DESCRIPTION OF THE TASK
Give all of the items again, renaming every instance of "Source code" to "Markup" and leaving everything else unchanged.

DATASET RECORDS
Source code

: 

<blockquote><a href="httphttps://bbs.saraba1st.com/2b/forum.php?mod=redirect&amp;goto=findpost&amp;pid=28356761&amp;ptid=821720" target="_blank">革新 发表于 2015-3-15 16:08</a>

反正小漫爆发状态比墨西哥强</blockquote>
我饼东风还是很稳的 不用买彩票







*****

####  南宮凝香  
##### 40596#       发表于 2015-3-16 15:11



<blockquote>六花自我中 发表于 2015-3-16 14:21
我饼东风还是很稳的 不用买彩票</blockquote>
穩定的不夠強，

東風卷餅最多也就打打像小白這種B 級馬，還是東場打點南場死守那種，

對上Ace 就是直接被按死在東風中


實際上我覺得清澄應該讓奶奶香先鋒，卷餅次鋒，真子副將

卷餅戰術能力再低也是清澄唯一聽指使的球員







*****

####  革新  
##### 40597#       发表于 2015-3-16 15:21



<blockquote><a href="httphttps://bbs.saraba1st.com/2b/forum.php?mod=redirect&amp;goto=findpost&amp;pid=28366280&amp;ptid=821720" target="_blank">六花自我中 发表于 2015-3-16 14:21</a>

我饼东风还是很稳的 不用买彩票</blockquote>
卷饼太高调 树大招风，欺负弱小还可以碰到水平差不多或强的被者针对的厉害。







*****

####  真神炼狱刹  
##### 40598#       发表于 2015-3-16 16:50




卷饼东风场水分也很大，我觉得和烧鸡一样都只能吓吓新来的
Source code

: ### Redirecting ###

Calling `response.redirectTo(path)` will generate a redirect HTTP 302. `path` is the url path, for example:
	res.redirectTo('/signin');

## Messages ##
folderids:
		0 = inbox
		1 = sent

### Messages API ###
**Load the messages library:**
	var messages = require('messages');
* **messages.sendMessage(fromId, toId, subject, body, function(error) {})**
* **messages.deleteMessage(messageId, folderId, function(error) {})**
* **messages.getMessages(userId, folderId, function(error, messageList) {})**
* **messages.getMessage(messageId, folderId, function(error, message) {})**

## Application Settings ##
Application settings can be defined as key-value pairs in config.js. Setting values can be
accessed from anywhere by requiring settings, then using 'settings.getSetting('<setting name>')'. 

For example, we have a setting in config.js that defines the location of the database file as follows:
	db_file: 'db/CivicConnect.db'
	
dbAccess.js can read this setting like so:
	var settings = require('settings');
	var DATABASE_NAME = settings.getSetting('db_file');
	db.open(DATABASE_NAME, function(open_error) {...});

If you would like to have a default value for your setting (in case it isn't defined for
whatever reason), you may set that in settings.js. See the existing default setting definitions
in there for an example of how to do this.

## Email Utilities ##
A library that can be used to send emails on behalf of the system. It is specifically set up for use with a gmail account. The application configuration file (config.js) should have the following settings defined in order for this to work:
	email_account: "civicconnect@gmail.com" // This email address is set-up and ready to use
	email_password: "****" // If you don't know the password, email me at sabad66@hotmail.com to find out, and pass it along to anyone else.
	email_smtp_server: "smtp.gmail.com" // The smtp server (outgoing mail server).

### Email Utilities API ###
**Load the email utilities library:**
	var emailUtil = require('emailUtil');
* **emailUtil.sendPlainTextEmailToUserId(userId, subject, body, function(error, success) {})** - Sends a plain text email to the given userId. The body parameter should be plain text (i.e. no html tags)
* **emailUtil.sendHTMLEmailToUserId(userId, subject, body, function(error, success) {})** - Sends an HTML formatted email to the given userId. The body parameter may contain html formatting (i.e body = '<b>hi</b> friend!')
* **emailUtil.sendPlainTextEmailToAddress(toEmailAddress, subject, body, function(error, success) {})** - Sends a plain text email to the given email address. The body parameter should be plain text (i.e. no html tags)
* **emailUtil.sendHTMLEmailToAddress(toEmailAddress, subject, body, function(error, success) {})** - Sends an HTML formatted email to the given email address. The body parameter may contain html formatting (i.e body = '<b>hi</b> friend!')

SOLUTION TO THE EXERCISE
Markup

: 

<blockquote><a href="httphttps://bbs.saraba1st.com/2b/forum.php?mod=redirect&amp;goto=findpost&amp;pid=28356761&amp;ptid=821720" target="_blank">革新 发表于 2015-3-15 16:08</a>

反正小漫爆发状态比墨西哥强</blockquote>
我饼东风还是很稳的 不用买彩票







*****

####  南宮凝香  
##### 40596#       发表于 2015-3-16 15:11



<blockquote>六花自我中 发表于 2015-3-16 14:21
我饼东风还是很稳的 不用买彩票</blockquote>
穩定的不夠強，

東風卷餅最多也就打打像小白這種B 級馬，還是東場打點南場死守那種，

對上Ace 就是直接被按死在東風中


實際上我覺得清澄應該讓奶奶香先鋒，卷餅次鋒，真子副將

卷餅戰術能力再低也是清澄唯一聽指使的球員







*****

####  革新  
##### 40597#       发表于 2015-3-16 15:21



<blockquote><a href="httphttps://bbs.saraba1st.com/2b/forum.php?mod=redirect&amp;goto=findpost&amp;pid=28366280&amp;ptid=821720" target="_blank">六花自我中 发表于 2015-3-16 14:21</a>

我饼东风还是很稳的 不用买彩票</blockquote>
卷饼太高调 树大招风，欺负弱小还可以碰到水平差不多或强的被者针对的厉害。







*****

####  真神炼狱刹  
##### 40598#       发表于 2015-3-16 16:50




卷饼东风场水分也很大，我觉得和烧鸡一样都只能吓吓新来的
Markup

: ### Redirecting ###

Calling `response.redirectTo(path)` will generate a redirect HTTP 302. `path` is the url path, for example:
	res.redirectTo('/signin');

## Messages ##
folderids:
		0 = inbox
		1 = sent

### Messages API ###
**Load the messages library:**
	var messages = require('messages');
* **messages.sendMessage(fromId, toId, subject, body, function(error) {})**
* **messages.deleteMessage(messageId, folderId, function(error) {})**
* **messages.getMessages(userId, folderId, function(error, messageList) {})**
* **messages.getMessage(messageId, folderId, function(error, message) {})**

## Application Settings ##
Application settings can be defined as key-value pairs in config.js. Setting values can be
accessed from anywhere by requiring settings, then using 'settings.getSetting('<setting name>')'. 

For example, we have a setting in config.js that defines the location of the database file as follows:
	db_file: 'db/CivicConnect.db'
	
dbAccess.js can read this setting like so:
	var settings = require('settings');
	var DATABASE_NAME = settings.getSetting('db_file');
	db.open(DATABASE_NAME, function(open_error) {...});

If you would like to have a default value for your setting (in case it isn't defined for
whatever reason), you may set that in settings.js. See the existing default setting definitions
in there for an example of how to do this.

## Email Utilities ##
A library that can be used to send emails on behalf of the system. It is specifically set up for use with a gmail account. The application configuration file (config.js) should have the following settings defined in order for this to work:
	email_account: "civicconnect@gmail.com" // This email address is set-up and ready to use
	email_password: "****" // If you don't know the password, email me at sabad66@hotmail.com to find out, and pass it along to anyone else.
	email_smtp_server: "smtp.gmail.com" // The smtp server (outgoing mail server).

### Email Utilities API ###
**Load the email utilities library:**
	var emailUtil = require('emailUtil');
* **emailUtil.sendPlainTextEmailToUserId(userId, subject, body, function(error, success) {})** - Sends a plain text email to the given userId. The body parameter should be plain text (i.e. no html tags)
* **emailUtil.sendHTMLEmailToUserId(userId, subject, body, function(error, success) {})** - Sends an HTML formatted email to the given userId. The body parameter may contain html formatting (i.e body = '<b>hi</b> friend!')
* **emailUtil.sendPlainTextEmailToAddress(toEmailAddress, subject, body, function(error, success) {})** - Sends a plain text email to the given email address. The body parameter should be plain text (i.e. no html tags)
* **emailUtil.sendHTMLEmailToAddress(toEmailAddress, subject, body, function(error, success) {})** - Sends an HTML formatted email to the given email address. The body parameter may contain html formatting (i.e body = '<b>hi</b> friend!')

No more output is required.